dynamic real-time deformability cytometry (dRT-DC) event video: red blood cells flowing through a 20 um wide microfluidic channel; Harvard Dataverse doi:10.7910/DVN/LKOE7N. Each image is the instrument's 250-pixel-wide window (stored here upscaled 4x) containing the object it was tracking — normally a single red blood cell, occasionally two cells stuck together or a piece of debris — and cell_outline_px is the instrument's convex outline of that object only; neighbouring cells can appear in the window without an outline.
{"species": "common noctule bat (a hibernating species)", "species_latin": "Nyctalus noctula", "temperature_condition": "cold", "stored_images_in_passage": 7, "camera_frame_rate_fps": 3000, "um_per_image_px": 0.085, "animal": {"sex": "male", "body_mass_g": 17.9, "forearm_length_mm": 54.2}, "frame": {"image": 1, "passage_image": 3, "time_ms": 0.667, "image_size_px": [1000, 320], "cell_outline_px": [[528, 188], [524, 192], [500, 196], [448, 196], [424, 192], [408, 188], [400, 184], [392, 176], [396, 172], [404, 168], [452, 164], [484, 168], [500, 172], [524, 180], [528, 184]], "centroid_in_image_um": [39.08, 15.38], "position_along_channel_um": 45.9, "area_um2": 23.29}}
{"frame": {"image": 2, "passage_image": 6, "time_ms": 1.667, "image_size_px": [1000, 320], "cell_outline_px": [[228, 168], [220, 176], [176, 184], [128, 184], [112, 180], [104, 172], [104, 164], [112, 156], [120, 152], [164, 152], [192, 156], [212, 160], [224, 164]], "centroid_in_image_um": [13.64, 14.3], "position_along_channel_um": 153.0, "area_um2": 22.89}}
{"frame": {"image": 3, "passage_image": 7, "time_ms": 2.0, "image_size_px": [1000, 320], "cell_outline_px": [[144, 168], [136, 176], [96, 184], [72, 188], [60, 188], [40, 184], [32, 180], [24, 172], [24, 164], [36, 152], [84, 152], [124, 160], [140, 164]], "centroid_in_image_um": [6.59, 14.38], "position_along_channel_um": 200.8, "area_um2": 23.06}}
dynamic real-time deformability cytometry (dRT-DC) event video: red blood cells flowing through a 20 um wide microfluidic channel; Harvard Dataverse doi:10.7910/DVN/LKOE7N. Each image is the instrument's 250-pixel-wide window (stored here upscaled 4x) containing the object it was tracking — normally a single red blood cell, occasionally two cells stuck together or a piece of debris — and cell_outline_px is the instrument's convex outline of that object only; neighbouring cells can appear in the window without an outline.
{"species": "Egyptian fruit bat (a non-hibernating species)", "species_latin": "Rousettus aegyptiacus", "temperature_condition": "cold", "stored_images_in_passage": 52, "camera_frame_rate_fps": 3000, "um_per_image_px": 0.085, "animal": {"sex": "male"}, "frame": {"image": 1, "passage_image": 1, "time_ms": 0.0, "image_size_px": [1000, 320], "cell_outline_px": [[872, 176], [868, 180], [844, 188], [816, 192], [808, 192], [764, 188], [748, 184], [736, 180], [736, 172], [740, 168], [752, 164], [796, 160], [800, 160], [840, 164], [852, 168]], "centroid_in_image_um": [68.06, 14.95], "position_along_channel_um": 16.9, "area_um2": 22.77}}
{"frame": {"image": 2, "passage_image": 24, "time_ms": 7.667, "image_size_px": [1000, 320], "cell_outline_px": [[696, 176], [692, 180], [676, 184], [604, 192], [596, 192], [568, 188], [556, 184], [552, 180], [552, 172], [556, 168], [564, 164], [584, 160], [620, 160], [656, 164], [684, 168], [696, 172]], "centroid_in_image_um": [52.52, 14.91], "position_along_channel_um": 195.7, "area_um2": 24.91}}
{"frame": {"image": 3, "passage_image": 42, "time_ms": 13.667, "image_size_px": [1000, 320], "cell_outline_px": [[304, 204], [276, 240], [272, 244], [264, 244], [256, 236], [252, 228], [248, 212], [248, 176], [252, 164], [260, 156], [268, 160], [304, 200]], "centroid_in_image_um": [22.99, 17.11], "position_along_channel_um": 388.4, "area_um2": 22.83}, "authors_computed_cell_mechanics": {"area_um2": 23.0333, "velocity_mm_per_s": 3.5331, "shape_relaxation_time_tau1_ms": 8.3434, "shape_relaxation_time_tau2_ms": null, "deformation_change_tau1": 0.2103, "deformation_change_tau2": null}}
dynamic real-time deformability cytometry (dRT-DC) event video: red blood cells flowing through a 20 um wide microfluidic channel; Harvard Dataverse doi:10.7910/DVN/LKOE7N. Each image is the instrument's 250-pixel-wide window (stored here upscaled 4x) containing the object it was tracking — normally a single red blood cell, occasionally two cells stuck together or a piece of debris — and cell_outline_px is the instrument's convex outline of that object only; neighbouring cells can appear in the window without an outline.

———

YOUR OBJECTIVE -
Reproduce the complete set of lines precisely as supplied.

SOLVED PROBLEM -
dynamic real-time deformability cytometry (dRT-DC) event video: red blood cells flowing through a 20 um wide microfluidic channel; Harvard Dataverse doi:10.7910/DVN/LKOE7N. Each image is the instrument's 250-pixel-wide window (stored here upscaled 4x) containing the object it was tracking — normally a single red blood cell, occasionally two cells stuck together or a piece of debris — and cell_outline_px is the instrument's convex outline of that object only; neighbouring cells can appear in the window without an outline.
{"species": "common noctule bat (a hibernating species)", "species_latin": "Nyctalus noctula", "temperature_condition": "cold", "stored_images_in_passage": 7, "camera_frame_rate_fps": 3000, "um_per_image_px": 0.085, "animal": {"sex": "male", "body_mass_g": 17.9, "forearm_length_mm": 54.2}, "frame": {"image": 1, "passage_image": 3, "time_ms": 0.667, "image_size_px": [1000, 320], "cell_outline_px": [[528, 188], [524, 192], [500, 196], [448, 196], [424, 192], [408, 188], [400, 184], [392, 176], [396, 172], [404, 168], [452, 164], [484, 168], [500, 172], [524, 180], [528, 184]], "centroid_in_image_um": [39.08, 15.38], "position_along_channel_um": 45.9, "area_um2": 23.29}}
{"frame": {"image": 2, "passage_image": 6, "time_ms": 1.667, "image_size_px": [1000, 320], "cell_outline_px": [[228, 168], [220, 176], [176, 184], [128, 184], [112, 180], [104, 172], [104, 164], [112, 156], [120, 152], [164, 152], [192, 156], [212, 160], [224, 164]], "centroid_in_image_um": [13.64, 14.3], "position_along_channel_um": 153.0, "area_um2": 22.89}}
{"frame": {"image": 3, "passage_image": 7, "time_ms": 2.0, "image_size_px": [1000, 320], "cell_outline_px": [[144, 168], [136, 176], [96, 184], [72, 188], [60, 188], [40, 184], [32, 180], [24, 172], [24, 164], [36, 152], [84, 152], [124, 160], [140, 164]], "centroid_in_image_um": [6.59, 14.38], "position_along_channel_um": 200.8, "area_um2": 23.06}}
dynamic real-time deformability cytometry (dRT-DC) event video: red blood cells flowing through a 20 um wide microfluidic channel; Harvard Dataverse doi:10.7910/DVN/LKOE7N. Each image is the instrument's 250-pixel-wide window (stored here upscaled 4x) containing the object it was tracking — normally a single red blood cell, occasionally two cells stuck together or a piece of debris — and cell_outline_px is the instrument's convex outline of that object only; neighbouring cells can appear in the window without an outline.
{"species": "Egyptian fruit bat (a non-hibernating species)", "species_latin": "Rousettus aegyptiacus", "temperature_condition": "cold", "stored_images_in_passage": 52, "camera_frame_rate_fps": 3000, "um_per_image_px": 0.085, "animal": {"sex": "male"}, "frame": {"image": 1, "passage_image": 1, "time_ms": 0.0, "image_size_px": [1000, 320], "cell_outline_px": [[872, 176], [868, 180], [844, 188], [816, 192], [808, 192], [764, 188], [748, 184], [736, 180], [736, 172], [740, 168], [752, 164], [796, 160], [800, 160], [840, 164], [852, 168]], "centroid_in_image_um": [68.06, 14.95], "position_along_channel_um": 16.9, "area_um2": 22.77}}
{"frame": {"image": 2, "passage_image": 24, "time_ms": 7.667, "image_size_px": [1000, 320], "cell_outline_px": [[696, 176], [692, 180], [676, 184], [604, 192], [596, 192], [568, 188], [556, 184], [552, 180], [552, 172], [556, 168], [564, 164], [584, 160], [620, 160], [656, 164], [684, 168], [696, 172]], "centroid_in_image_um": [52.52, 14.91], "position_along_channel_um": 195.7, "area_um2": 24.91}}
{"frame": {"image": 3, "passage_image": 42, "time_ms": 13.667, "image_size_px": [1000, 320], "cell_outline_px": [[304, 204], [276, 240], [272, 244], [264, 244], [256, 236], [252, 228], [248, 212], [248, 176], [252, 164], [260, 156], [268, 160], [304, 200]], "centroid_in_image_um": [22.99, 17.11], "position_along_channel_um": 388.4, "area_um2": 22.83}, "authors_computed_cell_mechanics": {"area_um2": 23.0333, "velocity_mm_per_s": 3.5331, "shape_relaxation_time_tau1_ms": 8.3434, "shape_relaxation_time_tau2_ms": null, "deformation_change_tau1": 0.2103, "deformation_change_tau2": null}}
dynamic real-time deformability cytometry (dRT-DC) event video: red blood cells flowing through a 20 um wide microfluidic channel; Harvard Dataverse doi:10.7910/DVN/LKOE7N. Each image is the instrument's 250-pixel-wide window (stored here upscaled 4x) containing the object it was tracking — normally a single red blood cell, occasionally two cells stuck together or a piece of debris — and cell_outline_px is the instrument's convex outline of that object only; neighbouring cells can appear in the window without an outline.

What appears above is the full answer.